Spiral steel boning is made of a flattened, coiled metal. It is very flexible, and can be purchased by the yard or in pre-cut lengths. Spiral boning comes in different widths - the wider the bone, the more supportive. Spiral boning works nicely to shape the sides of corsets. When buying yardage of this type of boning, you will need to purchase bone tips to cover the raw ends of the bones.

Spring steel bones are very rigid, plastic coated metal bones. These are are very strong bones that are somewhat flexible, but do not easily bend. Spring steel bones come in differing widths and thickness. The thicker the bone, the less flexible it will be. Spring steel bones are great for putting on either side of your lacing, to help reinforce your eyelets, or down a flat front corset.

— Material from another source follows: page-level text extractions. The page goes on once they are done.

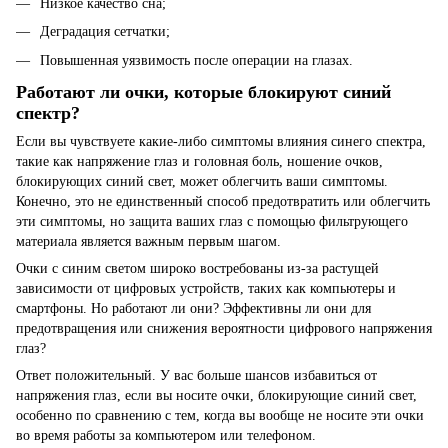
Низкое качество сна;
Деградация сетчатки;
Повышенная уязвимость после операции на глазах.
Работают ли очки, которые блокируют синий
спектр?
Если вы чувствуете какие-либо симптомы влияния синего спектра,
такие как напряжение глаз и головная боль, ношение очков,
блокирующих синий свет, может облегчить ваши симптомы.
Конечно, это не единственный способ предотвратить или облегчить
эти симптомы, но защита ваших глаз с помощью фильтрующего
материала является важным первым шагом.
Очки с синим светом широко востребованы из-за растущей
зависимости от цифровых устройств, таких как компьютеры и
смартфоны. Но работают ли они? Эффективны ли они для
предотвращения или снижения вероятности цифрового напряжения
глаз?
Ответ положительный. У вас больше шансов избавиться от
напряжения глаз, если вы носите очки, блокирующие синий свет,
особенно по сравнению с тем, когда вы вообще не носите эти очки
во время работы за компьютером или телефоном.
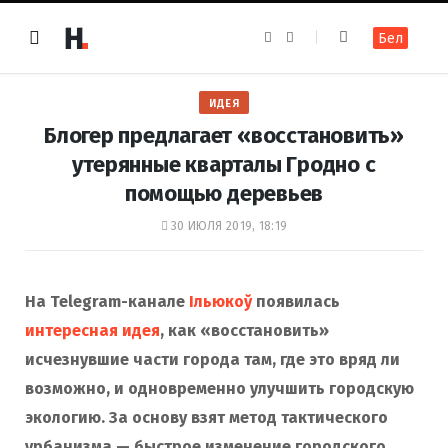
F
I
Бел
a
n
c
s
e
t
b
a
o
g
ИДЕЯ
o
r
k
a
Блогер предлагает «восстановить»
m
утерянные кварталы Гродно с
помощью деревьев
30 ИЮЛЯ 2019, 18:19
На Telegram-канале
Ільюкоў
появилась
интересная идея
, как «восстановить»
исчезнувшие части города там, где это вряд ли
возможно, и одновременно улучшить городскую
экологию. За основу взят метод тактического
урбанизма — быстрое изменение городского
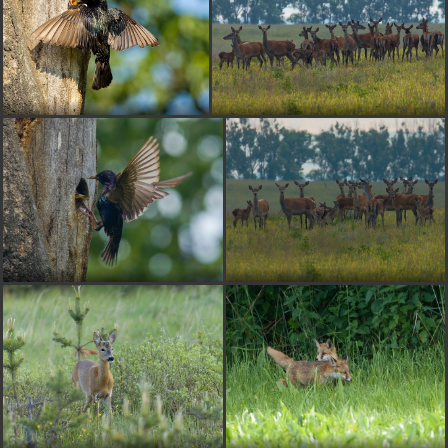
MATYX55
pred 1 rokom
parádny moment...
Echinocactus
pred 1 rokom
Pekné.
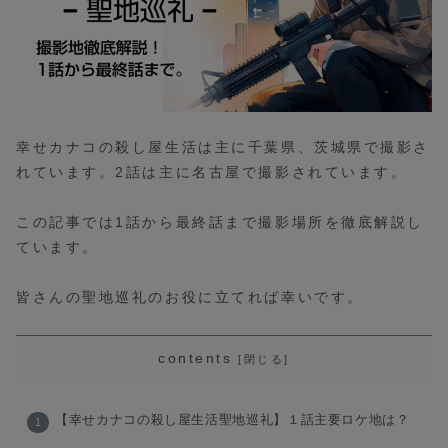
幸せカナコの殺し屋生活は主に千葉県、茨城県で撮影さ
れています。2話は主に名古屋で撮影されています。
この記事では1話から最終話まで撮影場所を徹底解説し
ています。
皆さんの聖地巡礼のお役に立てれば幸いです。
contents
【幸せカナコの殺し屋生活聖地巡礼】１話主要ロケ地は？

Plastic boning is the most common type of boning. It comes in different densities and thicknesses. Regular Plastic boning (sometimes called featherweight) is a thicker boning, that generally comes in ¼” widths. Rigilene boning is a lighter weight boning that can be easily sewn through, and tacked into place. Either type of boning is suitable for the corset girdle. Plastic boning is quite flexible, but can retain bends, unlike spiral steel boning. Most plastic boning is sold in a casing.
A combination of Spring and Spiral Steel bones will make for a more durable corset that will take off more inches. Plastic boning is quite comfortable, easy to care for, and good for every day wear.

http://www.farthingales.on.ca/ Canadia corsetry and costuming supplies.
http://www.corsetmaking.com/ a US Based corset supply retailer.
http://www.venacavadesign.co.uk/ a UK Based corset supply retailer.

More on your muslin next.

Ooh La La Pin Up Sew Along: Printing Your Pattern & Adding Seam Allowances

Monday, February 20, 2012

Anna has posted a similar post on how to print and use your pdf pattern - Please follow Anna's instructions if you plan on using hook and eye tape to close your corset. If you are planning on using eyelets to lace your corset close, follow my instructions below!

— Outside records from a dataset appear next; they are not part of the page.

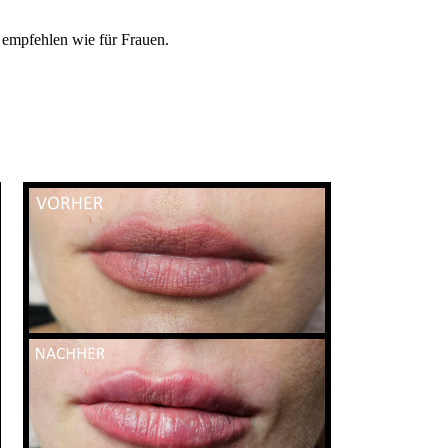
 empfehlen wie für Frauen.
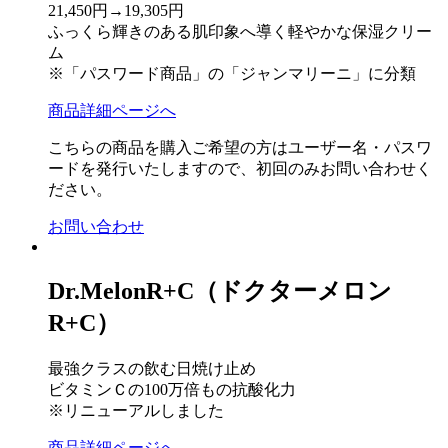
21,450円→19,305円
ふっくら輝きのある肌印象へ導く軽やかな保湿クリー
ム
※「パスワード商品」の「ジャンマリーニ」に分類
商品詳細ページへ
こちらの商品を購入ご希望の方はユーザー名・パスワ
ードを発行いたしますので、初回のみお問い合わせく
ださい。
お問い合わせ
Dr.MelonR+C（ドクターメロン
R+C）
最強クラスの飲む日焼け止め
ビタミンＣの100万倍もの抗酸化力
※リニューアルしました
商品詳細ページへ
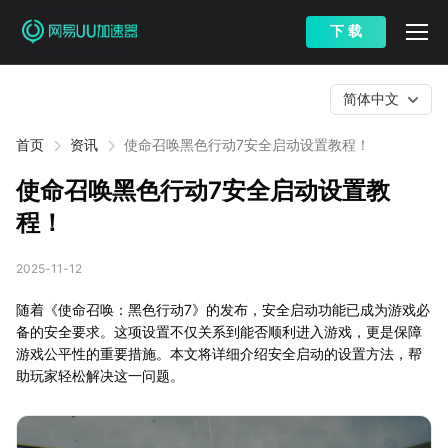
下 载
简体中文
首页
资讯
使命召唤黑色行动7安全启动设置教程！
使命召唤黑色行动7安全启动设置教
程！
2025-11-12
随着《使命召唤：黑色行动7》的发布，安全启动功能已成为游戏必
备的安全要求。这项设置不仅关系到能否顺利进入游戏，更是保障
游戏公平性的重要措施。本文将详细介绍安全启动的设置方法，帮
助玩家轻松解决这一问题。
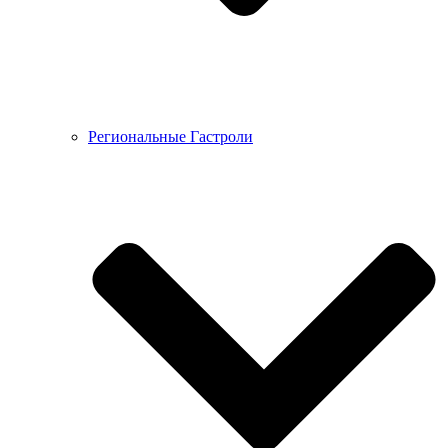
Региональные Гастроли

Print out your corset garter belt pattern on regular, letter size paper, making sure the printer scaling is at 100%. Arrange each piece on a large work space. Cut and tape each corresponding piece together, like so:

Using tracing paper, trace each piece in your size. I am adding my seam allowance to my traced pattern pieces.
Once you have carefully traced each piece and all markings, add your seam allowance. I am using flat felled seams to encase my 1/4" boning. I am adding a total of 5/8" to each side of each panel, except for the centre front panel, which is to be cut on the fold. I have not added seam allowance to the top or bottom, because I plan on binding my edges.

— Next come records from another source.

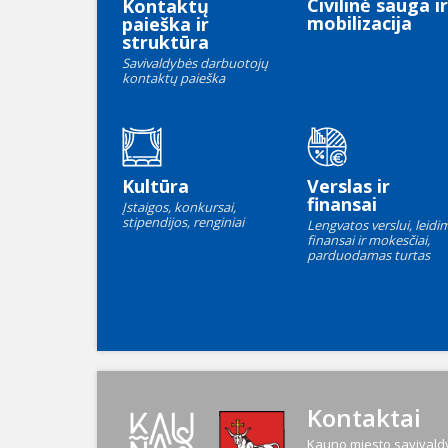
Civilinė sauga ir
Kontaktų
mobilizacija
paieška ir
struktūra
Savivaldybės darbuotojų
kontaktų paieška
Kultūra
Verslas ir
finansai
Įstaigos, konkursai,
stipendijos, renginiai
Lengvatos verslui, leidim
finansai ir mokesčiai,
parduodamas turtas
Kontaktai
Kauno miesto savivaldy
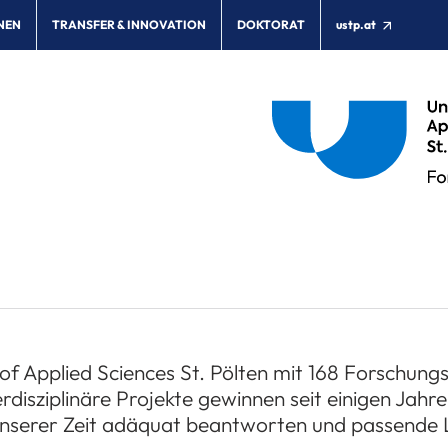
NEN
TRANSFER & INNOVATION
DOKTORAT
ustp.at
 of Applied Sciences St. Pölten mit 168 Forschung
rdisziplinäre Projekte gewinnen seit einigen Jahr
nserer Zeit adäquat beantworten und passende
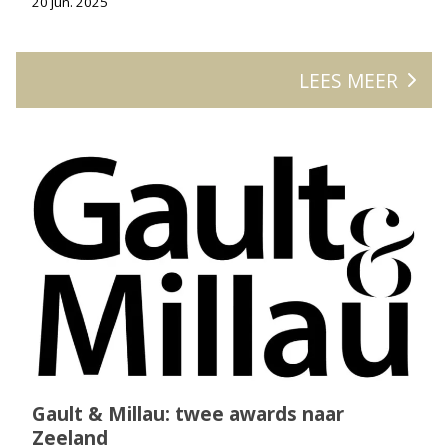
20 jun. 2025
LEES MEER
Gault & Millau: twee awards naar
Zeeland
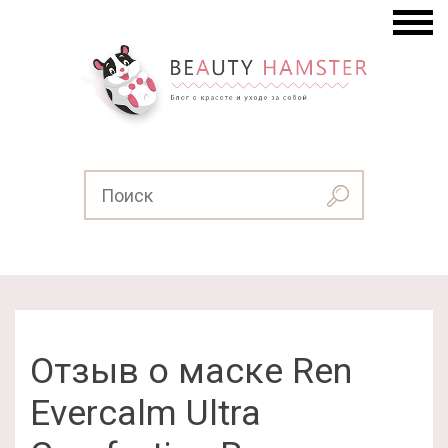
Отзыв о маске Ren
Evercalm Ultra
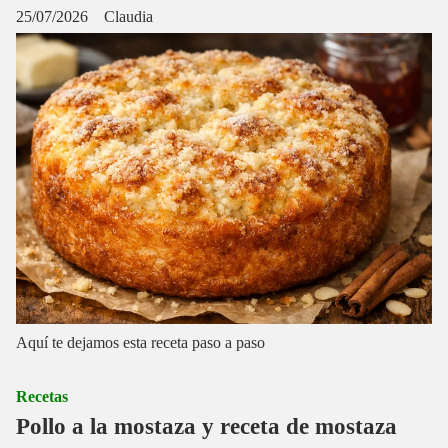
25/07/2026
Claudia
Aquí te dejamos esta receta paso a paso
Recetas
Pollo a la mostaza y receta de mostaza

For corsets that will lace - add 2" to the centre back seam. This will form a facing. We will also need to draft an interfacing piece to reinforce this section.

Why do you need to face and interface this section? There will be a lot of pull on the grommets - if they are set through 1 layer of fabric they are going to work their way through in no time. You will also want to add boning along either side of the eyelets to prevent "scrunching" (ick!), and the facing will form your bone casing.

Measuring in 2" from the centre back line, draw a line straight up (parallel to the centre back line).
Extend the interfacing pattern piece all the way along the 2" extension so you get a large rectangular piece that looks like this:

Voila! Your pattern for an laced corset is complete! You are now ready to use your pattern pieces to cut out your muslin.